THE PROBLEM: Locate the line containing "agua y vino blanco", then please write out that line and all the lines below it in the entries exactly.

GIVEN DATA section start

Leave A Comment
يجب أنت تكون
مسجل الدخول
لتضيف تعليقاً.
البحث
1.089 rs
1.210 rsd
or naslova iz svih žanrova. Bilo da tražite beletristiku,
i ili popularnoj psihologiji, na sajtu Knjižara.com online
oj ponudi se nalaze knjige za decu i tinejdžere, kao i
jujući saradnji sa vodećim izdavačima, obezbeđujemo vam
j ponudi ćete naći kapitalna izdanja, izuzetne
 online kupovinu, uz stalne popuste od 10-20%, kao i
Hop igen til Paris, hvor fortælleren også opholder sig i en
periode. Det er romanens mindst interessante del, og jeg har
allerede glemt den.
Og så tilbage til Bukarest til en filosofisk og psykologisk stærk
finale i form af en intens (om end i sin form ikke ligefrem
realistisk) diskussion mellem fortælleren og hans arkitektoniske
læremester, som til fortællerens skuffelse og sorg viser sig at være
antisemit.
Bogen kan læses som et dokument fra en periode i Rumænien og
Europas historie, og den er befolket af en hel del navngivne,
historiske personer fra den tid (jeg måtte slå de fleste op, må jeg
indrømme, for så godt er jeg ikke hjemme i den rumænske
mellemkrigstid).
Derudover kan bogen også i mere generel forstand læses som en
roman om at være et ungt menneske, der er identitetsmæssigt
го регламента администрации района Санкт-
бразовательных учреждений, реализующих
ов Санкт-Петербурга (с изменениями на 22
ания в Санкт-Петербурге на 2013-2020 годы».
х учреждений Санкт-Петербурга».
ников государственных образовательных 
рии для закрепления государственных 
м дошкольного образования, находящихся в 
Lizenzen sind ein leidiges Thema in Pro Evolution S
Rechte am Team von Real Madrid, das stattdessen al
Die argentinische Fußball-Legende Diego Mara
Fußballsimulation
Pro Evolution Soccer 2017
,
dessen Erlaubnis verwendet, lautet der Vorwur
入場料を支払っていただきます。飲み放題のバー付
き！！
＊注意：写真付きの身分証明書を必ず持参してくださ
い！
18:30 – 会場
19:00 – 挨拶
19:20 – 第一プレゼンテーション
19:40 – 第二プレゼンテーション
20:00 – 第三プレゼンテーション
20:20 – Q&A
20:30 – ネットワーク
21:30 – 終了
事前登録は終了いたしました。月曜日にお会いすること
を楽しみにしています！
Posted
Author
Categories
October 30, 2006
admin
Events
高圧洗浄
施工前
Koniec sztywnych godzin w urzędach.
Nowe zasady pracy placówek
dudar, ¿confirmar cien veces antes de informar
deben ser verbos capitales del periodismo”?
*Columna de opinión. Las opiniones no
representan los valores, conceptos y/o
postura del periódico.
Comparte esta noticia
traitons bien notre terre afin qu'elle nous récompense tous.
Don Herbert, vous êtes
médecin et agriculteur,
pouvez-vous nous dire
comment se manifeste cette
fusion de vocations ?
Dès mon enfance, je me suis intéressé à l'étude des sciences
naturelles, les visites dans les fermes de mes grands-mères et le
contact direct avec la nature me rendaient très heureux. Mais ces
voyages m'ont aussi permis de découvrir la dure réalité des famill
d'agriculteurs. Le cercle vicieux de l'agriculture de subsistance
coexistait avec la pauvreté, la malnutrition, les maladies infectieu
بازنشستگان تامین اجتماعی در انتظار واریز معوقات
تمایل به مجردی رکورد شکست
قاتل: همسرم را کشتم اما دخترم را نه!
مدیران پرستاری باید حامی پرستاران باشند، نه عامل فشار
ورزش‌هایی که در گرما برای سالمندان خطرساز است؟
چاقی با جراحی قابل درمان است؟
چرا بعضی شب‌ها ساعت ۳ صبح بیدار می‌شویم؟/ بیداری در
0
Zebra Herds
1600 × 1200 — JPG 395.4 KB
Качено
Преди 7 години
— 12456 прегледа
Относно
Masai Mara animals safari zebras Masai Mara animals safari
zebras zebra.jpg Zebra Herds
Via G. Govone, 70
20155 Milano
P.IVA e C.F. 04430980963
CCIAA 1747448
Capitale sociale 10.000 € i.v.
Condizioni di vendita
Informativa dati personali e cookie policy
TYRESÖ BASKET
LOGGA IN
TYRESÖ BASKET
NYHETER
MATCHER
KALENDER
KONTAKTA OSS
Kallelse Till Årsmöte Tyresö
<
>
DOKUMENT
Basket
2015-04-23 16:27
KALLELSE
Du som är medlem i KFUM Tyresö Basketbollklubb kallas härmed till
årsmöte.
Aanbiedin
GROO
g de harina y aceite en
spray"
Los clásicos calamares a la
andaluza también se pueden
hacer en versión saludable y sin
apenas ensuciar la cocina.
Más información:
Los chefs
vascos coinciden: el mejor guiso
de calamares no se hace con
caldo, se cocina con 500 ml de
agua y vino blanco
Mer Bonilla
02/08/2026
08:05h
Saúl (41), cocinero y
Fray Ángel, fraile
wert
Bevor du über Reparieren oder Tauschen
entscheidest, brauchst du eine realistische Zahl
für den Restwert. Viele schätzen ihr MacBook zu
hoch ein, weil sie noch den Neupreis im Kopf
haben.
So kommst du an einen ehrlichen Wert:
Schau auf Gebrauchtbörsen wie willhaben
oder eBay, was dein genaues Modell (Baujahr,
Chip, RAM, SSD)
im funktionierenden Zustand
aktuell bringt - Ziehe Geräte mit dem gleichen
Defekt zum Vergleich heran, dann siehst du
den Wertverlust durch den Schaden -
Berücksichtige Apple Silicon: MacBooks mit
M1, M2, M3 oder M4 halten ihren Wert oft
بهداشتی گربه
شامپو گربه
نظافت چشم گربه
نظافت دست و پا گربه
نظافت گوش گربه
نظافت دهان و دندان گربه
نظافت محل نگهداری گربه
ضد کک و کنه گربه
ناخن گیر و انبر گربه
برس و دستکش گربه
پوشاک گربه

GIVEN DATA section end

ANSWER TO THIS TASK:
agua y vino blanco
Mer Bonilla
02/08/2026
08:05h
Saúl (41), cocinero y
Fray Ángel, fraile
wert
Bevor du über Reparieren oder Tauschen
entscheidest, brauchst du eine realistische Zahl
für den Restwert. Viele schätzen ihr MacBook zu
hoch ein, weil sie noch den Neupreis im Kopf
haben.
So kommst du an einen ehrlichen Wert:
Schau auf Gebrauchtbörsen wie willhaben
oder eBay, was dein genaues Modell (Baujahr,
Chip, RAM, SSD)
im funktionierenden Zustand
aktuell bringt - Ziehe Geräte mit dem gleichen
Defekt zum Vergleich heran, dann siehst du
den Wertverlust durch den Schaden -
Berücksichtige Apple Silicon: MacBooks mit
M1, M2, M3 oder M4 halten ihren Wert oft
بهداشتی گربه
شامپو گربه
نظافت چشم گربه
نظافت دست و پا گربه
نظافت گوش گربه
نظافت دهان و دندان گربه
نظافت محل نگهداری گربه
ضد کک و کنه گربه
ناخن گیر و انبر گربه
برس و دستکش گربه
پوشاک گربه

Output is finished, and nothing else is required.